We are utterly helpless.

Here comes grief...

The 5 stages of grief Elizabeth Kubler-Ross identified in her book "On Death & Dying" are:
  • Denial (this isn't happening, hope, etc.)
  • Anger (there is so much to this stage it is hard to really label)
  • Bargaining (what if, what if what if, and please God I'll do anything......)
  • Depression (I don't care anymore, etc, etc, etc)
  • Acceptance (reality)
I believe there is no set pattern for these emotional behaviors and/or reactions to our grief. I do agree that Acceptance is probably the last emotion felt. I believe that each of these stages are gone through many times, not just once as passing by on a journey, and not necessarily in this order, but over and over and over again AND simultaneously. Sometimes I get to the point of Acceptance and then I do a U-Turn with hope, then despair when hope fades. Depression seems like a constant. Round and round we all go......the INTENSE stress of watching our loved one change into someone we never knew and knowing that they are dying in slow motion, manifests in each of us differently. Grief-Stress. In myself a lot of this "grief-stress" has manifested and comes through as anxiety. Control comes through in other areas. I am also "stuck" in the Anger phase. I am so angry that I want to lash out at everyone for one thing or another. Somehow I am able to recognize this most times - however, I do slip occasionally and I do apologize to those who have or will experience my Grief-Stress. We are a very passionate breed. We can't just walk away from our loved one. Some people cope that way. We can't. And most of all, EACH DAY, EACH MOMENT IS IMMENSELY PAINFUL FOR US. 
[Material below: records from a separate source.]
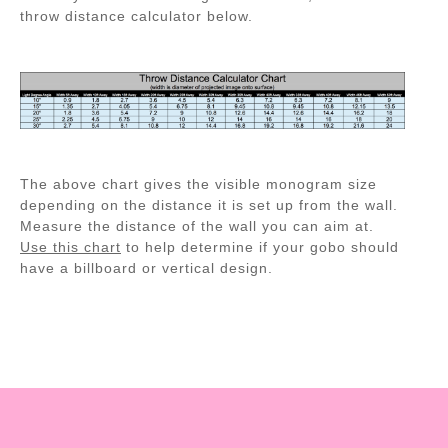
throw distance calculator below.
The above chart gives the visible monogram size
depending on the distance it is set up from the wall.
Measure the distance of the wall you can aim at.
Use this chart
to help determine if your gobo should
have a billboard or vertical design.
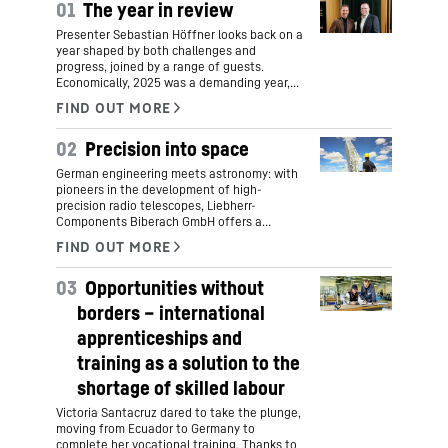
01
The year in review
Presenter Sebastian Höffner looks back on a
year shaped by both challenges and
progress, joined by a range of guests.
Economically, 2025 was a demanding year,
yet it was also marked by key initiatives for
Liebherr’s future.
02
Precision into space
German engineering meets astronomy: with
pioneers in the development of high-
precision radio telescopes, Liebherr-
Components Biberach GmbH offers a
groundbreaking new view into the infinity of
space. This combines comprehensive
mechanical engineering expertise and the
03
Opportunities without
highest manufacturing precision with family
tradition and the latest research into the
borders – international
origins of the world and life.
apprenticeships and
training as a solution to the
shortage of skilled labour
Victoria Santacruz dared to take the plunge,
moving from Ecuador to Germany to
complete her vocational training. Thanks to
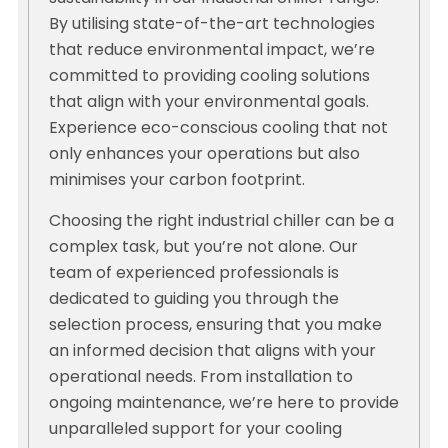
By utilising state-of-the-art technologies
that reduce environmental impact, we’re
committed to providing cooling solutions
that align with your environmental goals.
Experience eco-conscious cooling that not
only enhances your operations but also
minimises your carbon footprint.
Choosing the right industrial chiller can be a
complex task, but you’re not alone. Our
team of experienced professionals is
dedicated to guiding you through the
selection process, ensuring that you make
an informed decision that aligns with your
operational needs. From installation to
ongoing maintenance, we’re here to provide
unparalleled support for your cooling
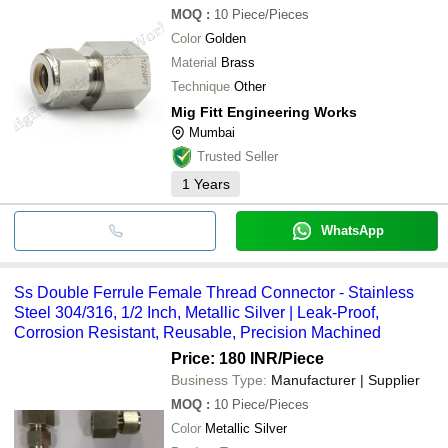
MOQ
:
10
Piece/Pieces
Color
Golden
Material
Brass
Technique
Other
Mig Fitt Engineering Works
Mumbai
Trusted Seller
1
Years
WhatsApp
Ss Double Ferrule Female Thread Connector - Stainless
Steel 304/316, 1/2 Inch, Metallic Silver | Leak-Proof,
Corrosion Resistant, Reusable, Precision Machined
Price: 180 INR
/Piece
Business Type:
Manufacturer | Supplier
MOQ
:
10
Piece/Pieces
Color
Metallic Silver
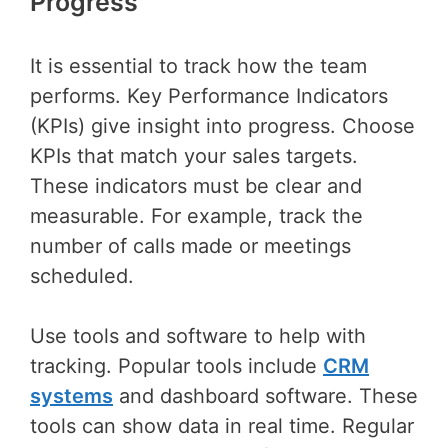
Progress
It is essential to track how the team
performs. Key Performance Indicators
(KPIs) give insight into progress. Choose
KPIs that match your sales targets.
These indicators must be clear and
measurable. For example, track the
number of calls made or meetings
scheduled.
Use tools and software to help with
tracking. Popular tools include
CRM
systems
and dashboard software. These
tools can show data in real time. Regular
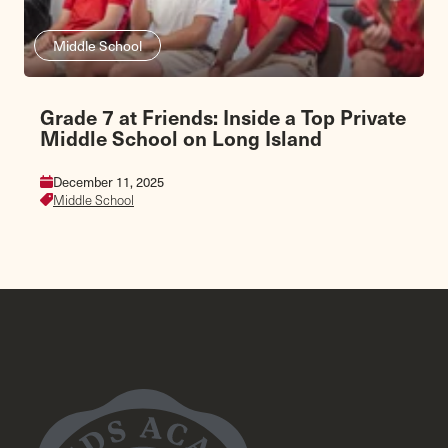
Middle School
Grade 7 at Friends: Inside a Top Private
Middle School on Long Island
December 11, 2025
Middle School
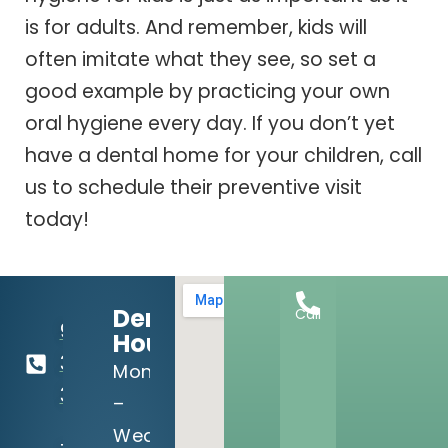
is for adults. And remember, kids will
often imitate what they see, so set a
good example by practicing your own
oral hygiene every day. If you don’t yet
have a dental home for your children, call
us to schedule their preventive visit
today!
Dental
Call
918-
Hours:
369-
Mon
3990
–
Wed:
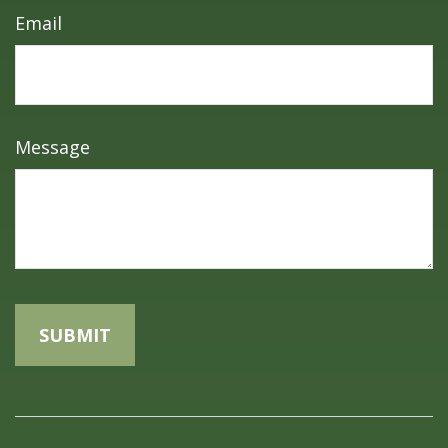
Email
Message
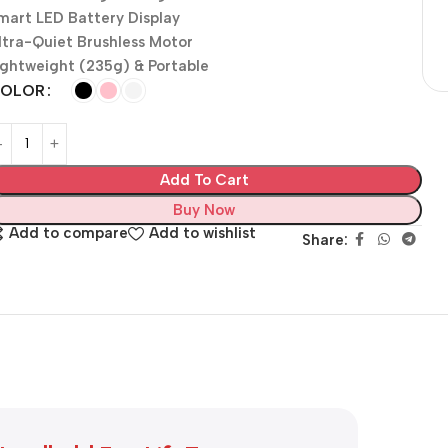
mart LED Battery Display
ltra-Quiet Brushless Motor
ightweight (235g) & Portable
OLOR
Add To Cart
Buy Now
Add to compare
Add to wishlist
Share:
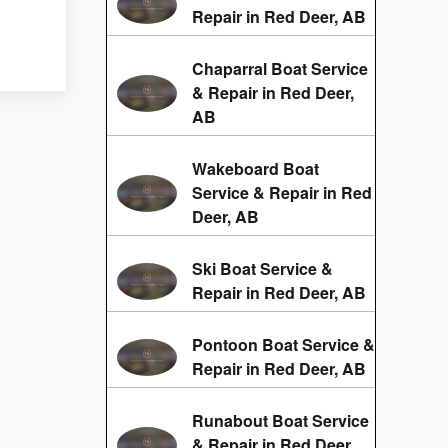
Repair in Red Deer, AB
Chaparral Boat Service
& Repair in Red Deer,
AB
Wakeboard Boat
Service & Repair in Red
Deer, AB
Ski Boat Service &
Repair in Red Deer, AB
Pontoon Boat Service &
Repair in Red Deer, AB
Runabout Boat Service
& Repair in Red Deer,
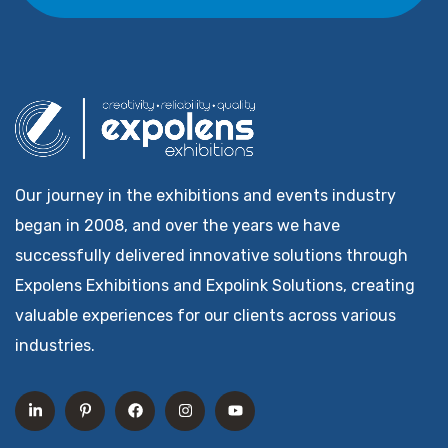
Our journey in the exhibitions and events industry
began in 2008, and over the years we have
successfully delivered innovative solutions through
Expolens Exhibitions and Expolink Solutions, creating
valuable experiences for our clients across various
industries.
My therapist calls it "Compassion Fatigue" and likens it to Post Traumatic Stress Disorder. 
We are grieving. We are stressed to the breaking point and back again like a bouncing ball ricocheting around a room.

All I ask is that when you encounter one of us in one of our masquerades of grief, please allow us some grace and forgiveness; please don't take it personally, please just smile with an understanding smile and maybe even a hug and let the incident go. We hurt. All the time. We need compassion, we need understanding and love to heal, to feel someone cares to keep from going crazy.
Because the pain and stress is so deep inside of us, so ingrained that most times we don't even realize if we are offending someone in some way. We are in despair and we are in denial. Round and round we go. A Pandora's box of emotion. We are just trying to survive our trauma. In a nutshell:  We are very fragile.
This is what I feel like inside - all the time.
Thank you for listening. I'll step down from my soap box for now.